Operations propagation
An operation is propagated through the distributed database component which interacts directly with the p2p network. The prevalidator advertises its mempool (containing only operation hashes) through the ddb
. If a remote peer requests an operation, such request will be handled directly by the ddb
without going to the prevalidator. For this reason, every operation that is propagated by the prevalidator should also be in the ddb
. Conversely, an operation that we do not want to advertise should be removed explicitly from the ddb
via the Distributed_db.Operation.clear_or_cancel function. In practice, operations we do not want to propagate are those classified as Refused
or Outdated
, already included in a block, or filtered out by the plugin.

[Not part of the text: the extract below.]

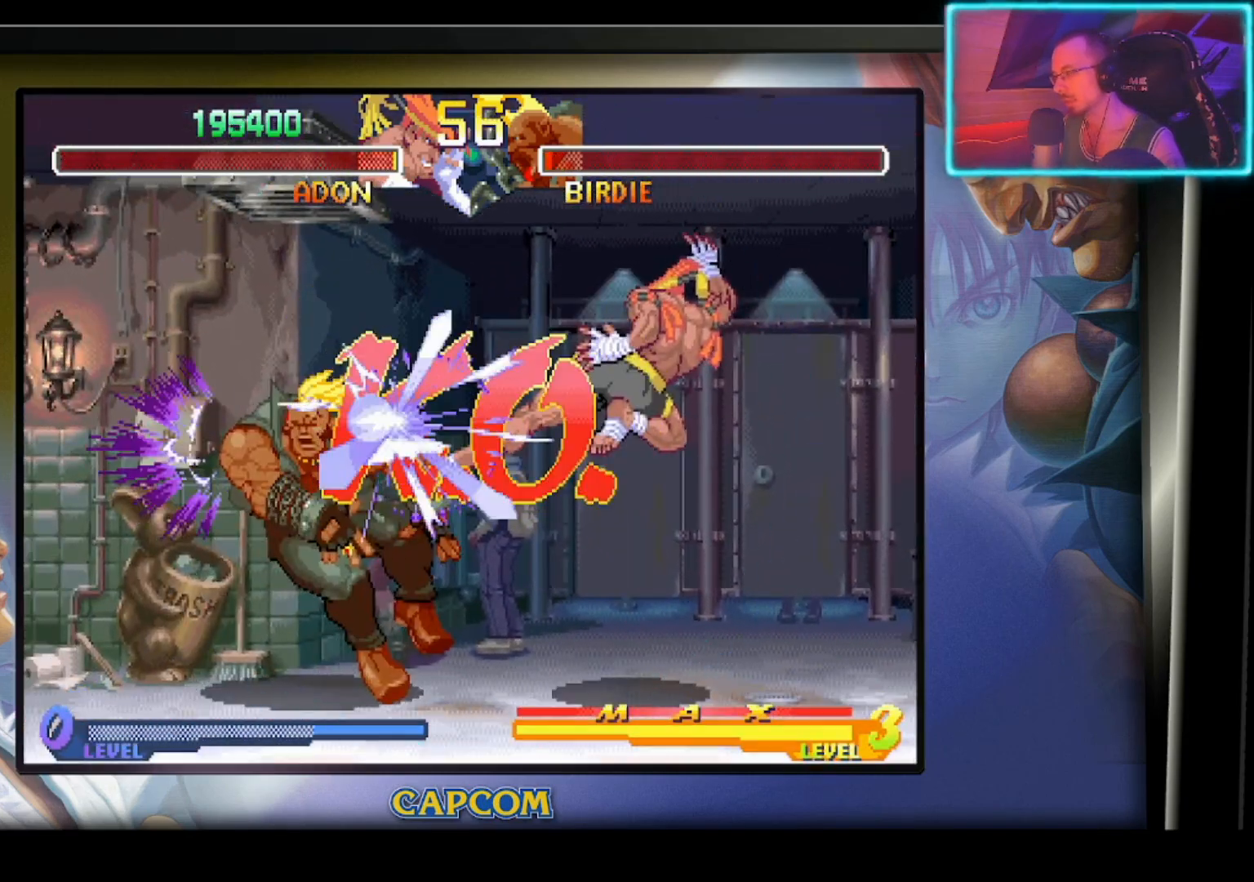
{"buttons": [], "left_stick": "center", "events": [[283, "left_stick", "center"]]}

The mempool only contains operations which are in the in_mempool field and that we accept to propagate. In particular, we do not propagate operations classified as Refused
or Outdated
.
There are two ways to propagate our mempool:
- Either when we classify operations as
Applied
- Or when a peer requests explicitly our mempool
In the first case, only the newly classified operations are propagated. In the second case, current applied operations and pending operations are sent to the peer. Every time an operation is removed from the in_mempool field, it should be cleaned up in the Distributed_db.Operations requester.
There is an advertisement_delay
to postpone the next mempool advertisement if we advertised our mempool not long ago. Early consensus operations will be propagated once the block is validated. Every time an operation is classified
, it is recorded into the operation_stream
. Such a stream can be used by an external service to get the classification of an operation (via the monitor_operations RPC). Note that an operation can be notified several times if it is classified again after a flush or a replacement.

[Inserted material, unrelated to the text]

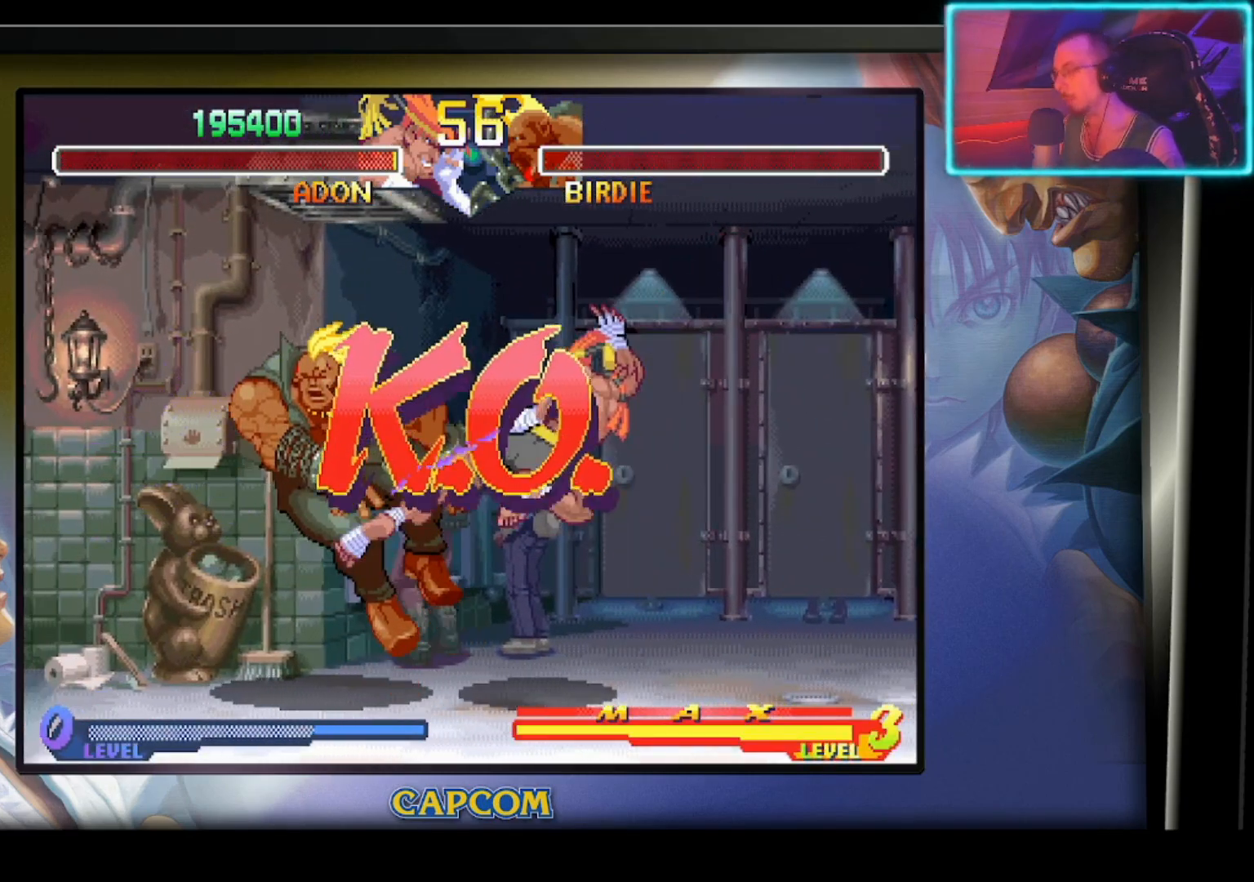
{"buttons": [], "left_stick": "center", "events": []}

Implementation architecture
Internally, the prevalidator implementation is split into the Requests
and the Handlers
modules. The Requests
module contains the top-level functions implementing the various requests defined in Prevalidator_worker_state. These transitions form the meat of the prevalidator implementation: that is where the logic lies. The implementation of the module is imperative: most functions return unit
instead of returning an updated value. We aim to make it functional in the future, to enforce invariants on how and where the global state is updated.
The Handlers
module implement the functions needed by the Worker Handlers API. These functions concern the lifecycle of a Worker
, such as what happens when it starts and when it is shut down. Except for initialization, the Handlers
module is mostly boilerplate.